On Behalf of | Aug 22, 2014 | Civil Litigation

When Superstorm Sandy hit the coastal towns of New Jersey in 2012, the short-term damage was apparent and widespread. However, it would seem to have a more long-lasting impact than might be expected, judging by breach of contract claims reports. One of those breach of contract claims is between a Carlstadt-based printing company and its insurer.

The printing company, which has thus far received $1.25 million in insurance monies to cover damage and debris cleanup, believes that its insurance company actually owes more than $35 million more to cover additional problems that were related to electrical surges, not flooding. The company’s representatives have said that their work with a third party indicated that power surges that happened prior to water damage caused issues with the performance of some of their printing machines. Now, those machines are still reportedly not operating.

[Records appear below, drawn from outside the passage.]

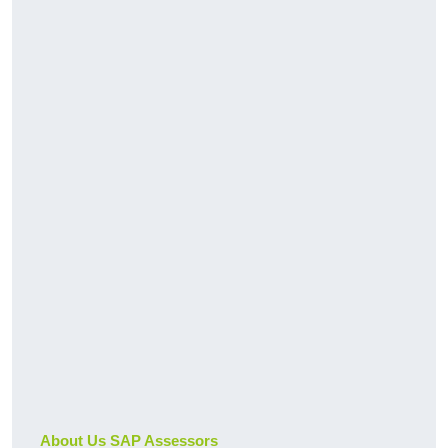
About Us SAP Assessors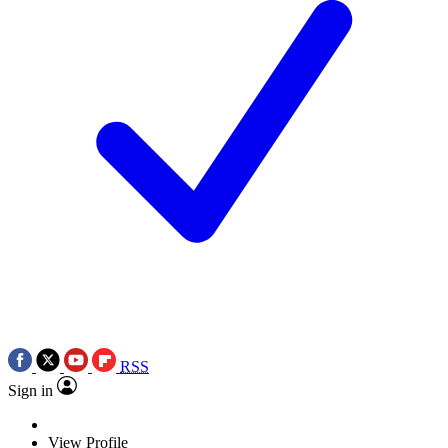
RSS
Sign in
View Profile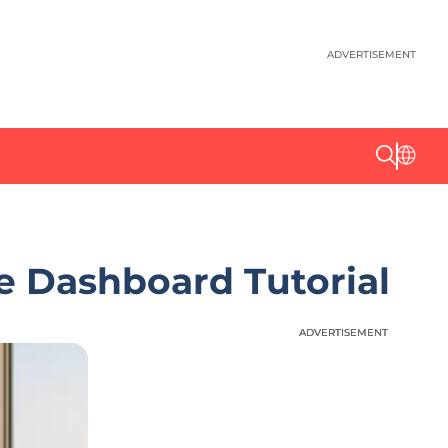
ADVERTISEMENT
 Dashboard Tutorial
ADVERTISEMENT
ADVERTISEMENT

Consequently, the printing company wants the insurance carrier to reimburse them for the cost of the machinery. The insurance company has refused to pay because they believe the damage was caused by water, not electricity. According to their documents, they have a $1 million cap on payouts related to flooding. Therefore, they believe they have paid the maximum that they are expected to pay; the printing company is alleging otherwise, citing their findings as well as language in the contractual agreement they signed.

Breach of contract claims such as this pending one are still going on throughout New Jersey courts. For companies and individuals who feel that their insurance did not live up to their end of the bargain, it is important to solve the situation sooner rather than later. While settlements are always preferable, in some cases, the courts may need to intervene to make sure plaintiffs who are owed monies get their fair reimbursement amounts.